14thAnnual Conference of the International Speech Communication Association

Lyon, France
August 25-29, 2013

Fast and Memory Effective I-Vector Extraction Using a Factorized Sub-Space

Sandro Cumani, Pietro Laface

Politecnico di Torino, Italy

Most of the state-of-the-art speaker recognition systems use a compact representation of spoken utterances referred to as i-vectors. Since the "standard" i-vector extraction procedure requires large memory structures and is relatively slow, new approaches have recently been proposed that are able to obtain either accurate solutions at the expense of an increase of the computational load, or fast approximate solutions, which are traded for lower memory costs.
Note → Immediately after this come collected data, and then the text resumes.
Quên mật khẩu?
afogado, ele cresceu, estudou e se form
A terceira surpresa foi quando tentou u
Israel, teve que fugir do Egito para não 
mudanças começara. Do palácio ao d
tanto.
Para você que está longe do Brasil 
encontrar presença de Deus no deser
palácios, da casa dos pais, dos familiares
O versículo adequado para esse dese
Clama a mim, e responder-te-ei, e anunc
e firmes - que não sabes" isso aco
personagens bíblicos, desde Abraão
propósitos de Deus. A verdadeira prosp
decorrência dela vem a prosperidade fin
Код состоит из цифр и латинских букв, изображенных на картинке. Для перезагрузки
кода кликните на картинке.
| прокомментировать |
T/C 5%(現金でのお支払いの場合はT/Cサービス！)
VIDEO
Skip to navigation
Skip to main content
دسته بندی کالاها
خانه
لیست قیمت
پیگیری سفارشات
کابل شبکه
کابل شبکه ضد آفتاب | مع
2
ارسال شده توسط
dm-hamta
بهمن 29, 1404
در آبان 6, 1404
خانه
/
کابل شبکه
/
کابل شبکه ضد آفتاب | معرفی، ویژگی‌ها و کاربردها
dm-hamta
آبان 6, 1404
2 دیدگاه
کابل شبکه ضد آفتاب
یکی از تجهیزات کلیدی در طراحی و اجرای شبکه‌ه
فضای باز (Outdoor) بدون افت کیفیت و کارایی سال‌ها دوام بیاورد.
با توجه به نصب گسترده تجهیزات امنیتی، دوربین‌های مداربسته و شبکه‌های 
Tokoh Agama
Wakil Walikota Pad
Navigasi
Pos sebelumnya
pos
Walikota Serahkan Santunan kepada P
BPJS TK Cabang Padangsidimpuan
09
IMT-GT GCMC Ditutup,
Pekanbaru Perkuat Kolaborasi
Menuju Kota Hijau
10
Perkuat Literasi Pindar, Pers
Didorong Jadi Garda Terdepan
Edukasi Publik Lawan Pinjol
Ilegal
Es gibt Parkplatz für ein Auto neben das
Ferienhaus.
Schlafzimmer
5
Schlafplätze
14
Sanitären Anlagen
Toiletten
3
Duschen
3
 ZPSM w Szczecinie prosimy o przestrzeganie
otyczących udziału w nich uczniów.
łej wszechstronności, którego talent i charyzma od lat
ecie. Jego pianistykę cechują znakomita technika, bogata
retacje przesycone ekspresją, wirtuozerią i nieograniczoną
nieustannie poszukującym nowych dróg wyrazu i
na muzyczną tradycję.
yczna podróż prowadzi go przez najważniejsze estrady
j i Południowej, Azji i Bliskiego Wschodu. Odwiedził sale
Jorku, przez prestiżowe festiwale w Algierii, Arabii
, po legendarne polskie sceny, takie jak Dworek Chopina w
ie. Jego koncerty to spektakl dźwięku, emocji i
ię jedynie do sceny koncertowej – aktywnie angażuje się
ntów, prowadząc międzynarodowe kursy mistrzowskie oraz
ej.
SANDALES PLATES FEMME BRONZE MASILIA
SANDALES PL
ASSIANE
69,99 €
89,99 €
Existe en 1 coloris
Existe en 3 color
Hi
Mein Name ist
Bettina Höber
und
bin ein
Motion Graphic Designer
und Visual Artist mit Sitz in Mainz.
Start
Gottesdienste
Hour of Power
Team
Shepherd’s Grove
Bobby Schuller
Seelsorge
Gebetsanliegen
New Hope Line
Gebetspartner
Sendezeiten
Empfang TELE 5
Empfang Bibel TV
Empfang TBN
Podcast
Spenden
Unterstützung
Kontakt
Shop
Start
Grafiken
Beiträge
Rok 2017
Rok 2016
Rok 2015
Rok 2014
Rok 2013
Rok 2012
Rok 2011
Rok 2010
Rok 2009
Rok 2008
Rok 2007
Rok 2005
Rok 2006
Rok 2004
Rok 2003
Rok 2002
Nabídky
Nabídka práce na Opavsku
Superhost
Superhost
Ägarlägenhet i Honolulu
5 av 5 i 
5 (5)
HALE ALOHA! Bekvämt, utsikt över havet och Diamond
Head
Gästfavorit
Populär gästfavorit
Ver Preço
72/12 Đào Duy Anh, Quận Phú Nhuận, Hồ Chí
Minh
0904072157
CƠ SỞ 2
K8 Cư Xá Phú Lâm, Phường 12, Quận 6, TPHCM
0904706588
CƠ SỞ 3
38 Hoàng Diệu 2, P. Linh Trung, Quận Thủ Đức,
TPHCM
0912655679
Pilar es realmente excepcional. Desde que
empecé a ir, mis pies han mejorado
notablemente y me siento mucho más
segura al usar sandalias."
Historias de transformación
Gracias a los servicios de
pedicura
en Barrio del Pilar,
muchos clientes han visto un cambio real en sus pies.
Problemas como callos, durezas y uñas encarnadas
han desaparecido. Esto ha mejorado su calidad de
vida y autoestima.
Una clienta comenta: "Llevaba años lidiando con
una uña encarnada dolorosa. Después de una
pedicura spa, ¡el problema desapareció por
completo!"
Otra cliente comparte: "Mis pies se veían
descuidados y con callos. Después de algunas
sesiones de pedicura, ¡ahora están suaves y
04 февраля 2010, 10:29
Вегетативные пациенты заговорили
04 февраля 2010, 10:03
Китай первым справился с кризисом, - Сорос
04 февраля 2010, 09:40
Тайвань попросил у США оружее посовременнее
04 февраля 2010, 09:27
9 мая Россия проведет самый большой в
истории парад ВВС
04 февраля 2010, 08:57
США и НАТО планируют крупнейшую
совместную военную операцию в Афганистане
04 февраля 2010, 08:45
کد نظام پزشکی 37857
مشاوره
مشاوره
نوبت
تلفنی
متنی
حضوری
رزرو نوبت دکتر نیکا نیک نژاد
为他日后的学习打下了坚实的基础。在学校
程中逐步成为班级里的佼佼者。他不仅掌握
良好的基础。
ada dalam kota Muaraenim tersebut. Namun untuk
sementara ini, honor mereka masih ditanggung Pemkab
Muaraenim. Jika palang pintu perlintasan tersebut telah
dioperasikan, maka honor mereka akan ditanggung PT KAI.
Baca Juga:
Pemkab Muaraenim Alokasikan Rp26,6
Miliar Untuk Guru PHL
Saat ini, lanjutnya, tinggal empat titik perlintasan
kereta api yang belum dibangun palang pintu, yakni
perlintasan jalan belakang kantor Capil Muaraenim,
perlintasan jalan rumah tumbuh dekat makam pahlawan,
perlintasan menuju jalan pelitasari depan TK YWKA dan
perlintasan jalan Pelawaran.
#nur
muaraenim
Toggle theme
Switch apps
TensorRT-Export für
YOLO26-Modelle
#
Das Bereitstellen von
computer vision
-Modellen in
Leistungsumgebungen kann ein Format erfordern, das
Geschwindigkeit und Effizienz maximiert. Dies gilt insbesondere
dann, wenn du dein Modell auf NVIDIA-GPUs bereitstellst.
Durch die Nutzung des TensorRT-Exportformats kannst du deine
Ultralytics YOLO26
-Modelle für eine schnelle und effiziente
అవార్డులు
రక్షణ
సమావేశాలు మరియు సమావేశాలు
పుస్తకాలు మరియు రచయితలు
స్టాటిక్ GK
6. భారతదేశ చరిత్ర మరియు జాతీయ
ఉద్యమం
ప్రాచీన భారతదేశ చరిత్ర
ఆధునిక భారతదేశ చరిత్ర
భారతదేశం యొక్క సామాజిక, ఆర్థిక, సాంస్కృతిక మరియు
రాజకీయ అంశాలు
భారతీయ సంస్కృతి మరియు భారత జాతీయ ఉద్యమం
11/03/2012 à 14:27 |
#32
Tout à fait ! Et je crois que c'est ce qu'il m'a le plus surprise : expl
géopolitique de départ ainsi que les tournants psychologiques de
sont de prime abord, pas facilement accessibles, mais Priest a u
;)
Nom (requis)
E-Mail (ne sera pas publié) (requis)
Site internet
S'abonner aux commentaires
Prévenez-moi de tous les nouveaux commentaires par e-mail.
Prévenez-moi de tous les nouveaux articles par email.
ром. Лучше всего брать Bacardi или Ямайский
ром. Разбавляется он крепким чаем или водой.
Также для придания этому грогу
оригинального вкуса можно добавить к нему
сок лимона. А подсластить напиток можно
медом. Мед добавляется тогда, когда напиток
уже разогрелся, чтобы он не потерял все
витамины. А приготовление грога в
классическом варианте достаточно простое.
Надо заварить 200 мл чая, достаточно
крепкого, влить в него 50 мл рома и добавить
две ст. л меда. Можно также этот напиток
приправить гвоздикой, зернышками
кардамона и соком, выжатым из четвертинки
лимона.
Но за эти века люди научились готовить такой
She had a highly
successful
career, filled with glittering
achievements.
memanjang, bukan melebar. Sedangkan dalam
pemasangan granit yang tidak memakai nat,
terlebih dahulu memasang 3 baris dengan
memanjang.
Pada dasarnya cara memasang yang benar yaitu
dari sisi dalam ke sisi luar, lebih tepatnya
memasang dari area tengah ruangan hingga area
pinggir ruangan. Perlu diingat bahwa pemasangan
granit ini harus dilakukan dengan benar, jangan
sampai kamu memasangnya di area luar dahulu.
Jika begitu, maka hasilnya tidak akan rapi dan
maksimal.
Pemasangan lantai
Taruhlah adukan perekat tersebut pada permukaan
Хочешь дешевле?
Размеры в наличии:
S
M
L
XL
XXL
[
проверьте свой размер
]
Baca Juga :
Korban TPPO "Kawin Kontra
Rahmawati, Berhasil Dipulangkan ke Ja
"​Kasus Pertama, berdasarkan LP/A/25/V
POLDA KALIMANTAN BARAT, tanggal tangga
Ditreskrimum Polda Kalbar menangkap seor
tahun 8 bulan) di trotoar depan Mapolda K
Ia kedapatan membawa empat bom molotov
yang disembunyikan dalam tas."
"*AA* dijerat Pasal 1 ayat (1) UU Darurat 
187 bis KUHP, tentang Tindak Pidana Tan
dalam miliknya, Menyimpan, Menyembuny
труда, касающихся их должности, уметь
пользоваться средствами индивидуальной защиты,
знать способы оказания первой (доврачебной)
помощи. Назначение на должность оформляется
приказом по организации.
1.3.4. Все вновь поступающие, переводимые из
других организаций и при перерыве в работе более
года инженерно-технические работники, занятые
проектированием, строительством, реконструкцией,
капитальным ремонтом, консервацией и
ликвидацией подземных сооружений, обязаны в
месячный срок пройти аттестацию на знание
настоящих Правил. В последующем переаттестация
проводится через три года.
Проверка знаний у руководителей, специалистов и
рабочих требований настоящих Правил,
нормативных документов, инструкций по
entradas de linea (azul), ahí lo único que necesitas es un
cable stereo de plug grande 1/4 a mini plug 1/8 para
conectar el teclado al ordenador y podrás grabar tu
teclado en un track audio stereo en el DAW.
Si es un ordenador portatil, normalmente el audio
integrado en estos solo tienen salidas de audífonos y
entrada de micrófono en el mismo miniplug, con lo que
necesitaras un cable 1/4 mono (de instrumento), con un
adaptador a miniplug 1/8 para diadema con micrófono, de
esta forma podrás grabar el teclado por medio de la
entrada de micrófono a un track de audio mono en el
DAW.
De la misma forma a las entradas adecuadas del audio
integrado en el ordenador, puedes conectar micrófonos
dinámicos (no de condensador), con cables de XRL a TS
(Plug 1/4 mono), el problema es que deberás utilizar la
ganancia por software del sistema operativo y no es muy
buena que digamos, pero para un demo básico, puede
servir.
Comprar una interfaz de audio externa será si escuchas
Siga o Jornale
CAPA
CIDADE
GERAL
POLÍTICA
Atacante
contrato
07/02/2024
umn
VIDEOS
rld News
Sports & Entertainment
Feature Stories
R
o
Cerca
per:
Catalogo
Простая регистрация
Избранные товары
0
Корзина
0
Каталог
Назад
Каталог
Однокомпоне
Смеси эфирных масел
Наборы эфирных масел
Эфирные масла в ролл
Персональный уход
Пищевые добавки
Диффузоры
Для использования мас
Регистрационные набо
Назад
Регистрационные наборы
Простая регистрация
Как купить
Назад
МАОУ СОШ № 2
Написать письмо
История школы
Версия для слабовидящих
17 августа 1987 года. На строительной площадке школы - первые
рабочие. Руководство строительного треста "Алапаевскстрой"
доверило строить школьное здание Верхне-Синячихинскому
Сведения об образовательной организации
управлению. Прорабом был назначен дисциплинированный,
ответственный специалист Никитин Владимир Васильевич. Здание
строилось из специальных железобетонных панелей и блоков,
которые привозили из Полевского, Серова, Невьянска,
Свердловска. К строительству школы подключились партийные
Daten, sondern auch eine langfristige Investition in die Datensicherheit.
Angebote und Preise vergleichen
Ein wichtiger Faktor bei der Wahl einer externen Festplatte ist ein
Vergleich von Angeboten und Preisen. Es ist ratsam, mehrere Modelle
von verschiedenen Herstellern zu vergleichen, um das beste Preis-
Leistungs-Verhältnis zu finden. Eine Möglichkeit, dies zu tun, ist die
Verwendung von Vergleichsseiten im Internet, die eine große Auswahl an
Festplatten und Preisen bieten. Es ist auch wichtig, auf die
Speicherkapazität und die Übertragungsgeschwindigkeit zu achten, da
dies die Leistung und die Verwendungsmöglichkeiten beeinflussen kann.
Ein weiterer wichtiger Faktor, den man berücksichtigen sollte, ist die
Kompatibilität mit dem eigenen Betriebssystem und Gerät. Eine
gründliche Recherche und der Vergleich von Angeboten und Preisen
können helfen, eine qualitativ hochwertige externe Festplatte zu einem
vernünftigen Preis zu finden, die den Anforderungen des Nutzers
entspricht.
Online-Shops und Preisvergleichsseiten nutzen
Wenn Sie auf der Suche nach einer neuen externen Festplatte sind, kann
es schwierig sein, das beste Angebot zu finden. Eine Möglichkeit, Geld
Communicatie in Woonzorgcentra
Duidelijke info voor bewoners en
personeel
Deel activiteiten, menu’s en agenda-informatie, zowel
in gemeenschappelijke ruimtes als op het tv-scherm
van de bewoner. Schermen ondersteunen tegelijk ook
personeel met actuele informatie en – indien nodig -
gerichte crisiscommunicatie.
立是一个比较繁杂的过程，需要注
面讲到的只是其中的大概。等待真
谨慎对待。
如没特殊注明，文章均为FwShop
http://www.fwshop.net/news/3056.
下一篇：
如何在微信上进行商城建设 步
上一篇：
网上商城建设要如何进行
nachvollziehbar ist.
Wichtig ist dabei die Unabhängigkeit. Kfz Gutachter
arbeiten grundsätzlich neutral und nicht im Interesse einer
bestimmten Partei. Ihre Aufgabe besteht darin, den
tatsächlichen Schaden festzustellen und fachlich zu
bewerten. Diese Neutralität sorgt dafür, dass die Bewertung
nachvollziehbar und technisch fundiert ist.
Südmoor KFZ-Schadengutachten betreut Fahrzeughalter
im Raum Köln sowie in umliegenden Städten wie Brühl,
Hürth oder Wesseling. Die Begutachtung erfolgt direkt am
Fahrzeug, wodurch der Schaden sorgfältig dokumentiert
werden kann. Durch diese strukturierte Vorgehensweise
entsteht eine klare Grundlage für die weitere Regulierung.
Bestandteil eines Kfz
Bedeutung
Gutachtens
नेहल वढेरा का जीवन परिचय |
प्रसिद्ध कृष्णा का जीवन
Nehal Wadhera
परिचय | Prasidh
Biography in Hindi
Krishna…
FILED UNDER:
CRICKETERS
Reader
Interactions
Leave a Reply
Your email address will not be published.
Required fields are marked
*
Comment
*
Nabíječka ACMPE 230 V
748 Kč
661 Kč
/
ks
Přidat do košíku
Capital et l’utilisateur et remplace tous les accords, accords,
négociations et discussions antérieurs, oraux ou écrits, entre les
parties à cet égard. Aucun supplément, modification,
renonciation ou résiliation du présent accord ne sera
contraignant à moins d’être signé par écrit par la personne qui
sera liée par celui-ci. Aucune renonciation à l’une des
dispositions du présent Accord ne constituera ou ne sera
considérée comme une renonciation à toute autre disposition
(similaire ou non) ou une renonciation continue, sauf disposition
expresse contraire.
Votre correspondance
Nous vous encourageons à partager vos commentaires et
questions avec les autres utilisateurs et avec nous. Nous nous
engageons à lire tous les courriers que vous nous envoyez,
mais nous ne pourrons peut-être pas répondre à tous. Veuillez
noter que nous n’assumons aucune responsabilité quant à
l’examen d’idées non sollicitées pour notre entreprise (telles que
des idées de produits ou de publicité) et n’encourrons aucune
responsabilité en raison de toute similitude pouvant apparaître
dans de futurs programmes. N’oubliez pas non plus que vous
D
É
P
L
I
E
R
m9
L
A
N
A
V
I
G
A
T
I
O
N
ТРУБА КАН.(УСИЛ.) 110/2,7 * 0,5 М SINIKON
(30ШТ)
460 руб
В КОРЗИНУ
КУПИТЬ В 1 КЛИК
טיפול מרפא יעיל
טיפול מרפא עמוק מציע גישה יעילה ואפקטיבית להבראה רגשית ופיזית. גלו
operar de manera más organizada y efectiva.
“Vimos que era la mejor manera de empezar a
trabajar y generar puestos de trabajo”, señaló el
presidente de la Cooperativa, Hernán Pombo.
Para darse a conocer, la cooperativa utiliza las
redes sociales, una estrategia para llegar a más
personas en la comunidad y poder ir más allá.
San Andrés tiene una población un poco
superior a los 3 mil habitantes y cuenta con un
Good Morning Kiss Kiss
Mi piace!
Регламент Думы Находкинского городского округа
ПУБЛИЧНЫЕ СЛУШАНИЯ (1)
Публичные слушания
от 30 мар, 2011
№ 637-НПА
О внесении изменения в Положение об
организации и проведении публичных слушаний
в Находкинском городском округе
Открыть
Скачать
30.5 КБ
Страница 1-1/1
We propose a new approach particularly useful for applications that need to minimize their memory requirements. Our solution not only dramatically reduces the storage needs for i-vector extraction, but is also fast. Tested on the female part of the tel-tel extended NIST 2010 evaluation trials, our approach substantially improves the performance with respect to the fastest but inaccurate eigen-decomposition approach, using much less memory than any other known method.

Full Paper

Bibliographic reference.  Cumani, Sandro / Laface, Pietro (2013): "Fast and memory effective i-vector extraction using a factorized sub-space", In INTERSPEECH-2013, 1599-1603.